Researchers analyze liquid that lies 180 km beneath the surface

Oct 11, 2005

While we generally think of water in nature as a cool liquid that we can see -- streams, lakes, oceans -- there is a great deal of "hot fluid" activity taking place far out of sight, deep within the earth, that influences what ultimately takes place on the surface, including the amount of rainfall and the buildup of new land mass.

Image: Illustration shows layers of earth’s subsurfaces.

What exactly is the nature of that hidden fluid deep beneath the surface and what changes does it undergo as it seeks an ever-deeper venue? Answer to these questions can be found in article in a recent issue of the journal Nature by Dr. Ronit Kessel of the Hebrew University's Institute of Earth Sciences and her collaborators Prof. Max Schmidt, Prof. Peter Ulmer and Dr. Thomas Pettke from the Swiss Federal Institute of Technology, Zurich. In the article, the researchers report on a unique study in which fluids released from submerging earth plates at depths of 120-180 kilometers and temperatures between 700 and 1200 degrees centigrade are characterized for the first time.

Although the earth is principally a solid planet, water plays a major role in its evolution and differentiation. The presence of fluid affects the depth, temperature and composition of the melting that takes place deep within the bowels of the earth.

The surface of the earth is broken into large plates which move one relative to the other. When two plates collide, one plate can push the other downwards towards the center, carrying water deep into the mantle, which is the area between the earth's crust and its core. As water enters the interior of the earth, it passes through water-rich (hydrous) minerals in the rock.

These hydrous minerals break down at depths of 50 to 200 kilometers, facilitating melting and ultimately leading to the super-heated volcanic zone. It is volcanic eruptions which regenerate our continental lithosphere (crust). Such volcanoes created, for example, the Aegean islands in southern Greece (the most famous of them is Santorini, which erupted in the 16th century B.C.E.), the "ring of fire" around the Pacific Ocean, and more.

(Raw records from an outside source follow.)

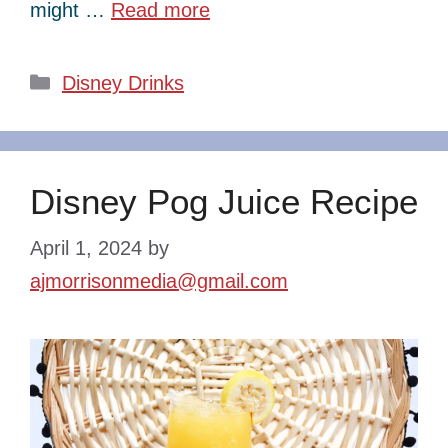
might …
Read more
Categories
Disney Drinks
Disney Pog Juice Recipe
April 1, 2024
by
ajmorrisonmedia@gmail.com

These volcanoes eject many gases, for example carbon dioxide, to the atmosphere. These gases lead to thickening of the clouds and rain. As a result, water carried down to the interior of the earth influence precipitation on the surface. In addition, water at depth dissolves significant amounts of matter. The mobility of the water at depths also results in recycling other elements (including elements of economic value, such as chromium, nickel and vanadium) from place to place.

In order to characterize the fluids participating in every stage of the downward water cycle, the Hebrew University and Swiss researchers developed a novel experimental and analytical laboratory technique by which the composition of a fluid phase can be directly analyzed following high pressure and temperature experiments. Their work focused on determining how much water is stored in the down-going earth plate, how much dissolved matter it contains, and when these fluids are released from the plate and transferred to the mantle.

The results indicate that up to 180 kilometers deep, two kinds of fluids exist. One, at higher levels, is a fluid rich in water (70-90%) with only a little dissolved matter in it. This fluid exists at relatively low temperatures. The second component is a thick "hydrous melt," rich in dissolved matter, which contains only 10-30% water. This component is a result of melting of the hydrous rocks at high temperature.

In their studies, the researchers found that different minerals display varying "preferences" for solubility, depending on the temperature at various depth levels.

Beyond a depth of 180 kilometers, only one kind of fluid exists, which is called supercritical liquid. A supercritical liquid is defined as a component which smoothly changes its character from fluid-like to a more solid, melt-like state, but is neither.

The researchers stress that it is essential to distinguish between melts, fluids and supercritical liquids in order to achieve a better understanding of the relationship between the down-going plate and volcanic eruptions and how matter is transferred in the earth interior.